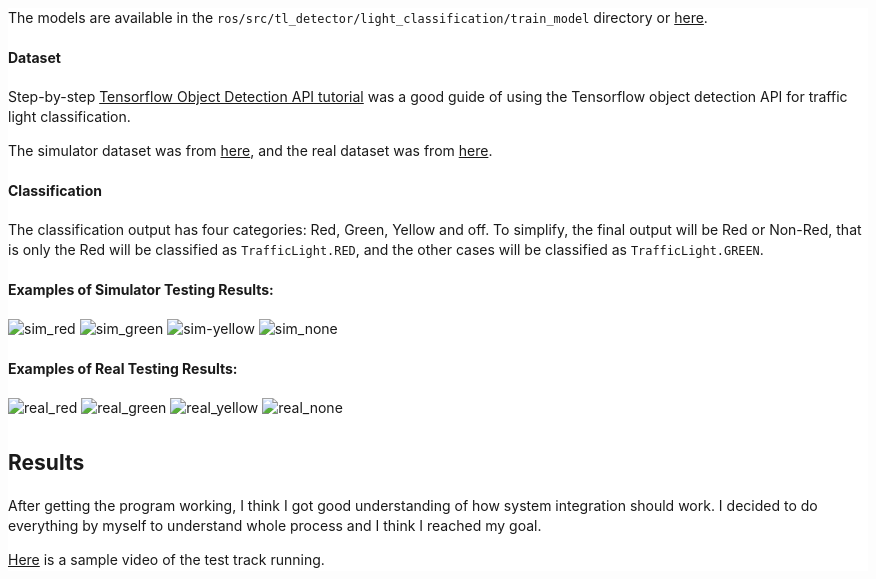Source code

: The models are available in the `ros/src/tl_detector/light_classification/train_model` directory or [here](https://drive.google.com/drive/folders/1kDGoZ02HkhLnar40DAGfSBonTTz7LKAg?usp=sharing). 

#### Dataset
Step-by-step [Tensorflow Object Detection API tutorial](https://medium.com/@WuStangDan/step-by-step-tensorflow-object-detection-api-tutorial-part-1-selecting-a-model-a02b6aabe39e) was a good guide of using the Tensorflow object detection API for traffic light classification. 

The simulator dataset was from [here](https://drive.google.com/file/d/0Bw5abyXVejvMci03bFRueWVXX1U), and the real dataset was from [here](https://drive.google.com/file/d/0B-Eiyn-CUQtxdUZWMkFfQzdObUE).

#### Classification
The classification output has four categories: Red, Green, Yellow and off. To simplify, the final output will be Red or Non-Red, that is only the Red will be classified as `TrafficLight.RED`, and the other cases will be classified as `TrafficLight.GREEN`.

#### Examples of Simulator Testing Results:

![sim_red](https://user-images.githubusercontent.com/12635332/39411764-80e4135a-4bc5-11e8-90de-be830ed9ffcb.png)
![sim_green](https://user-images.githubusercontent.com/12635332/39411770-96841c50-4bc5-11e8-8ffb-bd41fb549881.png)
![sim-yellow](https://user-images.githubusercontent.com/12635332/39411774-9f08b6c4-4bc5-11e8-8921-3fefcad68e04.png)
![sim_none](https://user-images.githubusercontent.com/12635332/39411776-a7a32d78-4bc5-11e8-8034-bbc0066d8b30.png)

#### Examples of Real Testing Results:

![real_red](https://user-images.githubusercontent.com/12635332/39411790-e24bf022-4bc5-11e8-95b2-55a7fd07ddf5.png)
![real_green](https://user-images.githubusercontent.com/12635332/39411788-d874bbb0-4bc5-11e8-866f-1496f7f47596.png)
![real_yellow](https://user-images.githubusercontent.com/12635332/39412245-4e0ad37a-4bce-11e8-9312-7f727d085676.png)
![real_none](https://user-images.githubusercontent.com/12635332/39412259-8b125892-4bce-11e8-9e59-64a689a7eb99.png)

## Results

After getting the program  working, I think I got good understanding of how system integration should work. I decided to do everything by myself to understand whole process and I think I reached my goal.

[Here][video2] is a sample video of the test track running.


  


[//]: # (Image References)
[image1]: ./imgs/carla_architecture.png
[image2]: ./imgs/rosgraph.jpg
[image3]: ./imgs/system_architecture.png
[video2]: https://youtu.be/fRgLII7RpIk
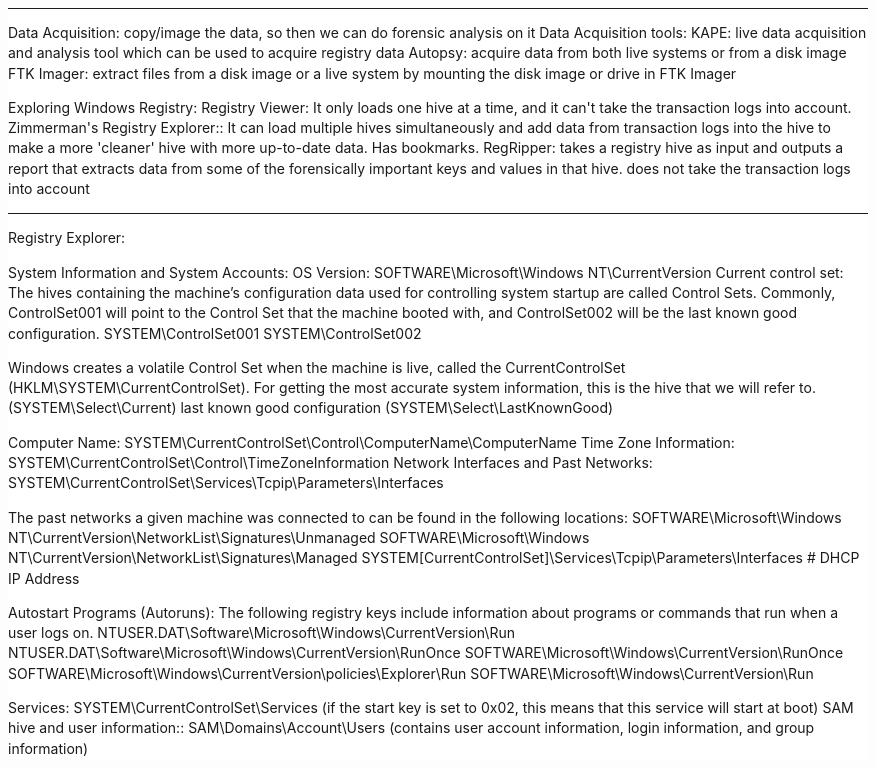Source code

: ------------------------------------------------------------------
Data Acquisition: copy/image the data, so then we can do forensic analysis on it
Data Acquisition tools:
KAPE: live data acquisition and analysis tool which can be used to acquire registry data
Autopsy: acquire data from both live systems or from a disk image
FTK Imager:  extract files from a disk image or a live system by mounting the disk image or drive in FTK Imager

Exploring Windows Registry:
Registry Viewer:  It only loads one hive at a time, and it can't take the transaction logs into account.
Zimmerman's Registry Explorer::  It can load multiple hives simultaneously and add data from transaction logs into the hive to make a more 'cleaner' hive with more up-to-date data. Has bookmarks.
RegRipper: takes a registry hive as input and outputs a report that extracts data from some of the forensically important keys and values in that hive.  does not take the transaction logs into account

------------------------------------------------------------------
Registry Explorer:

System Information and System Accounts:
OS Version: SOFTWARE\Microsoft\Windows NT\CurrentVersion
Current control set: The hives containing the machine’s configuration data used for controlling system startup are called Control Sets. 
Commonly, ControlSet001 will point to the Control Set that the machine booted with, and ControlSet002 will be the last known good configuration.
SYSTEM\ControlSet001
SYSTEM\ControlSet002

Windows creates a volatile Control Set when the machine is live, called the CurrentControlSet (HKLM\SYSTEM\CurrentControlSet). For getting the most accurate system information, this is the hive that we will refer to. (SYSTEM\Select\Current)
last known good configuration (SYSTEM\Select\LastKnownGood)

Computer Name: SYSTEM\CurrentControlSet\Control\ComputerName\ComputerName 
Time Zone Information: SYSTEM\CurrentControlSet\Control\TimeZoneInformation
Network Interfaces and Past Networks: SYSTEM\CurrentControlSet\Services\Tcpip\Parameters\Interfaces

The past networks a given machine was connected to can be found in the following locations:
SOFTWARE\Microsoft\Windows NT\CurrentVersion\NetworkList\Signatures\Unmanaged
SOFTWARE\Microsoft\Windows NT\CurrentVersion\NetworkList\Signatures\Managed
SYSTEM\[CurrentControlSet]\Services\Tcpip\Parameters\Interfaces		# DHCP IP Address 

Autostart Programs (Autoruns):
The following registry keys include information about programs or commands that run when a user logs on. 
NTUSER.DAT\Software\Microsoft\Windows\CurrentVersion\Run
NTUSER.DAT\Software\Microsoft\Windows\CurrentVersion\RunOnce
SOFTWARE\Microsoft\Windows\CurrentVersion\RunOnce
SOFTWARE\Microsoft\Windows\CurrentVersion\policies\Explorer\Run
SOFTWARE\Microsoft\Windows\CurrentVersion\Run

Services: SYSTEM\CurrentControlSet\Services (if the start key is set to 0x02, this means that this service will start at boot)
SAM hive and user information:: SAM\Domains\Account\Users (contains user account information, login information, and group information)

★ ★ ★

→ **YOUR TASK**
Set down, character for character, the lines of the records above, from the first line through the line containing "#### Examples of Real", including both. Leave the pictures out of your answer.

→ **ANSWER TO THE EXERCISE**
Source code

: The models are available in the `ros/src/tl_detector/light_classification/train_model` directory or [here](https://drive.google.com/drive/folders/1kDGoZ02HkhLnar40DAGfSBonTTz7LKAg?usp=sharing). 

#### Dataset
Step-by-step [Tensorflow Object Detection API tutorial](https://medium.com/@WuStangDan/step-by-step-tensorflow-object-detection-api-tutorial-part-1-selecting-a-model-a02b6aabe39e) was a good guide of using the Tensorflow object detection API for traffic light classification. 

The simulator dataset was from [here](https://drive.google.com/file/d/0Bw5abyXVejvMci03bFRueWVXX1U), and the real dataset was from [here](https://drive.google.com/file/d/0B-Eiyn-CUQtxdUZWMkFfQzdObUE).

#### Classification
The classification output has four categories: Red, Green, Yellow and off. To simplify, the final output will be Red or Non-Red, that is only the Red will be classified as `TrafficLight.RED`, and the other cases will be classified as `TrafficLight.GREEN`.

#### Examples of Simulator Testing Results:

![sim_red](https://user-images.githubusercontent.com/12635332/39411764-80e4135a-4bc5-11e8-90de-be830ed9ffcb.png)
![sim_green](https://user-images.githubusercontent.com/12635332/39411770-96841c50-4bc5-11e8-8ffb-bd41fb549881.png)
![sim-yellow](https://user-images.githubusercontent.com/12635332/39411774-9f08b6c4-4bc5-11e8-8921-3fefcad68e04.png)
![sim_none](https://user-images.githubusercontent.com/12635332/39411776-a7a32d78-4bc5-11e8-8034-bbc0066d8b30.png)

#### Examples of Real Testing Results:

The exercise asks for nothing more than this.